Foto: Reprodução Redes Sociais

Religiosas da mesma congregação de Dorothy ao lado de Dom João e do padre Josemar (à dir.) quando o altar com a homenagem foi descoberto

Foto: Reprodução Redes Sociais

Legado de Dorothy Stang e desafios atuais

Anapu é uma das cidades mais violentas da Amazônia Legal, ocupando a 13ª posição em número de mortes violentas intencionais, segundo o Fórum Brasileiro de Segurança Pública.

Desde a morte da irmã Dorothy, ao menos 21 pessoas foram assassinadas por disputas de terra, conforme levantamento da Comissão Pastoral da Terra (CPT). Seus nomes estão gravados em uma cruz vermelha na sepultura da religiosa.

Em 2023, o Pará liderava o ranking de ocorrências de conflitos no campo e foi considerado o estado mais violento da Amazônia, com 226 casos, segundo dados da Comissão Pastoral da Terra (CPT).

Apesar de seu legado, os projetos de desenvolvimento sustentável que a irmã Dorothy defendia enfrentam ameaças crescentes.

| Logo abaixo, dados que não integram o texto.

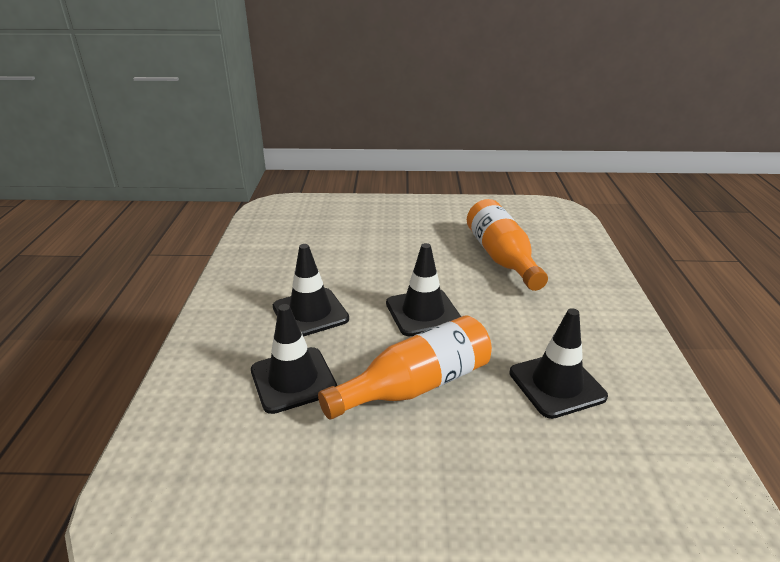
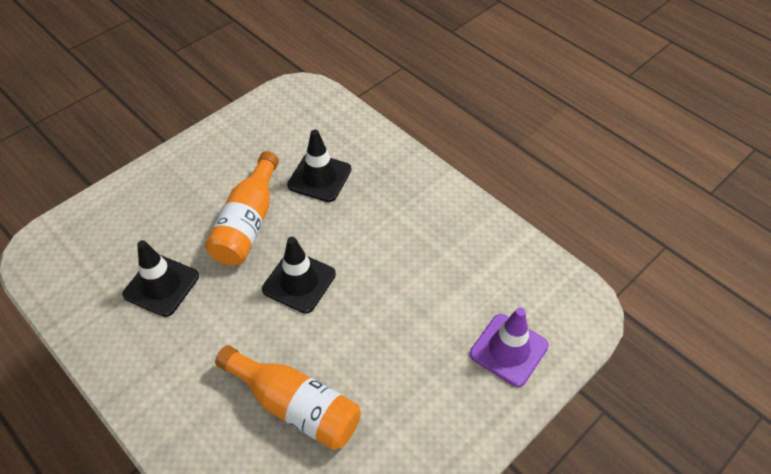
camera: 135 degrees right, 20 degrees up
(310, 313) = (372, 223): black traffic cone -> none
(341, 215) = (508, 350): none -> purple traffic cone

Dados apontam que a ocupação agropecuária nessas áreas subiu de 4,38% para 22,27% entre 2005 e 2023.

Duas décadas depois do crime, apenas Rayfran das Neves Sales, um dos cinco condenados pelo assassinato da religiosa, segue preso em regime fechado, de acordo com a Secretaria de Administração Penitenciária do Pará (Seap). Sales efetuou os seis disparos à queima-roupa. Segundo o Ministério Público, a morte da missionária foi encomendada pelos fazendeiros Vitalmiro Bastos e Regivaldo Galvão.

Homenagens

A memória da missionária é celebrada anualmente com vigílias e romarias. Nos Estados Unidos, recebeu homenagens oficiais, e o estado do Colorado instituiu o dia de sua morte como uma data de lembrança.

No Vaticano, uma vigília destacou seu compromisso com os mais vulneráveis e a teóloga Laurie Johnston reforçou: “nela, a missão cristã ia além da espiritualidade pessoal, incluindo o compromisso com os esquecidos, com as vítimas da degradação ambiental e das desigualdades sociais”.

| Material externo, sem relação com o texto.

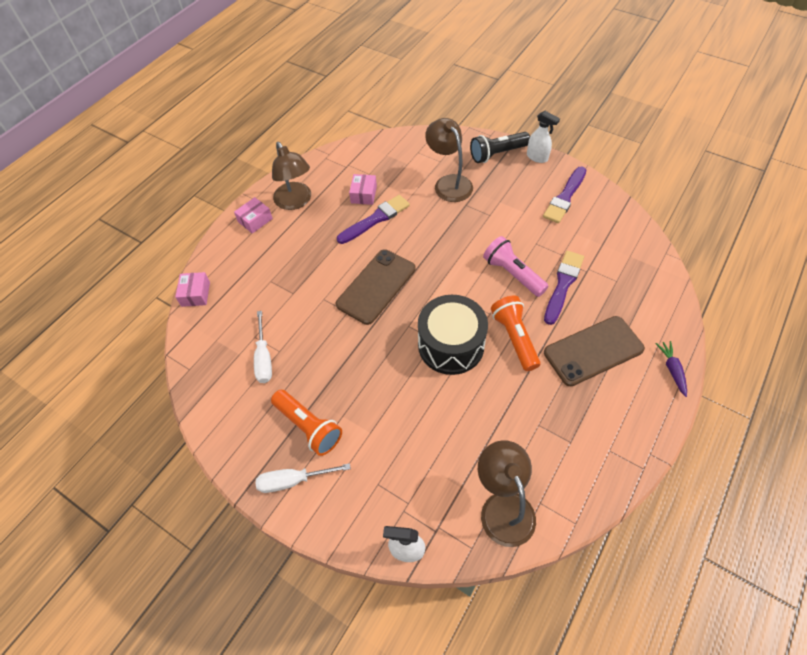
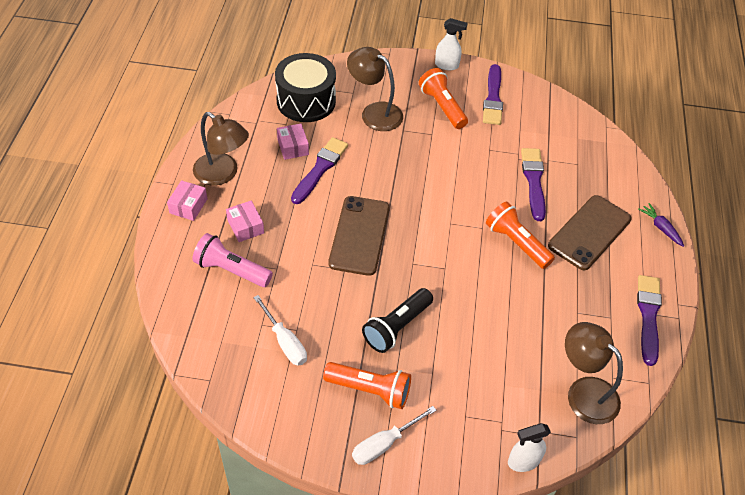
camera: 30 degrees left, 5 degrees down
(196, 294) = (168, 302): pink box -> pink box (245, 226)
(451, 345) = (462, 268): black drum -> black drum (306, 101)
(497, 154) = (406, 71): black flashlight -> black flashlight (396, 327)
(512, 274) = (483, 184): pink flashlight -> pink flashlight (231, 270)
(513, 193) = (442, 107): none -> orange flashlight
(611, 454) = (648, 316): none -> purple brush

Nesta quarta-feira, 12, as 9 horas foi realizada uma cerimônia junto ao seu túmulo. Quem conduziu o ato foi o bispo emérito de Altamira, Dom Erwin Krautler. Na época do assassinato, ele afirmou: “Ninguém tem maior amor do que aquele que dá a vida por seus amigos”.

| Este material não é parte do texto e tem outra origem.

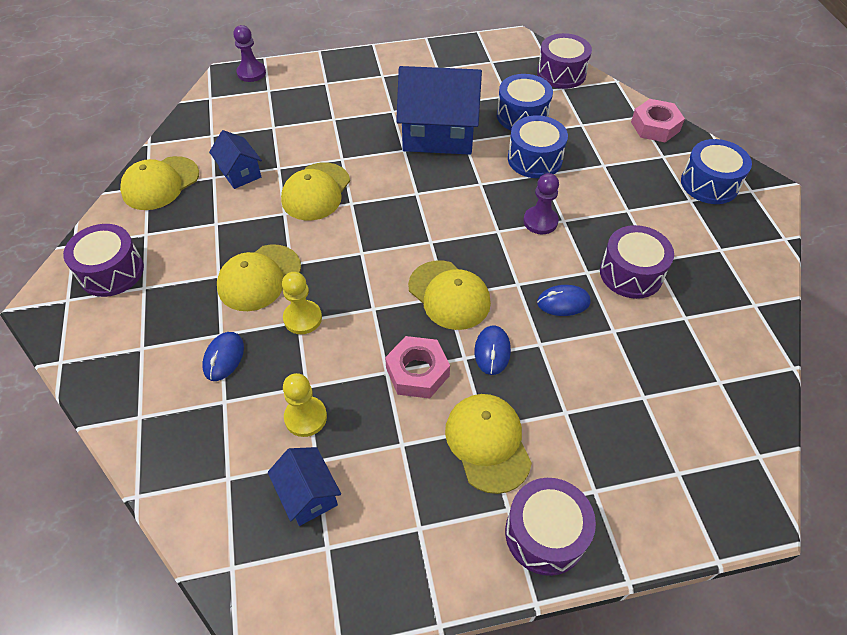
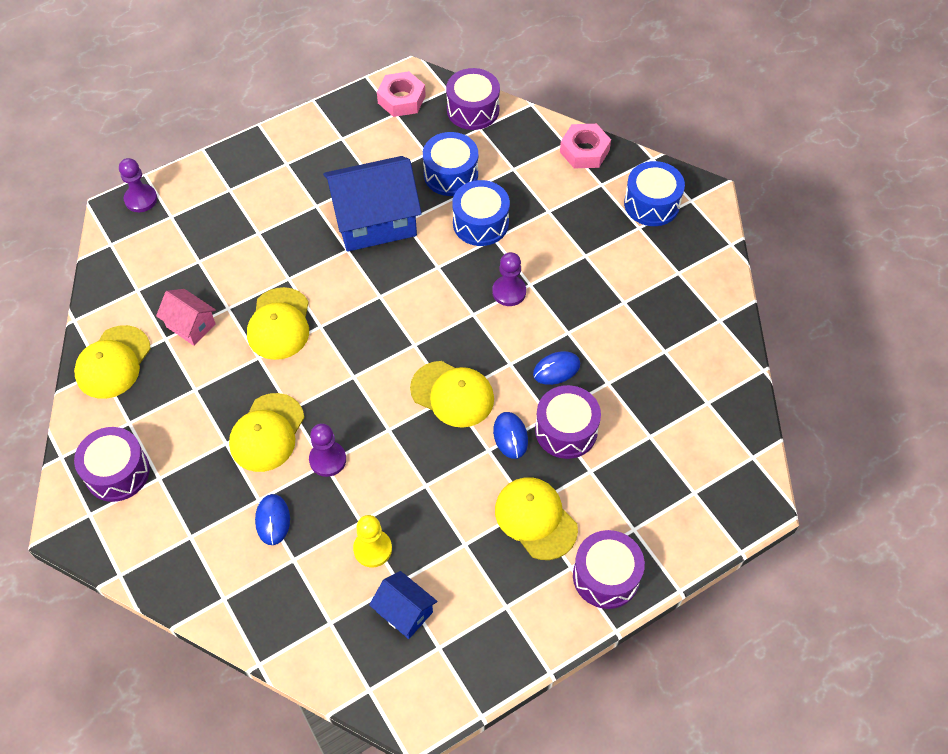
camera: 20 degrees left, 5 degrees up
(240, 173) = (191, 325): blue house -> pink house
(302, 318) = (327, 460): yellow pawn -> purple pawn
(417, 372) = (453, 476): pink nut -> pink nut (401, 99)
(631, 273) = (607, 321): purple drum -> purple drum (566, 430)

Em Belém, ato inter-religioso organizado pelo Comitê Dorothy em memória à missionária relembra as principais causas defendidas pela irmã. O ato está ocorrendo na Praça do Can, no bairro de Nazaré, desde às 9h e reúne movimentos sociais, entidades de direitos humanos, universidades públicas e religiosos.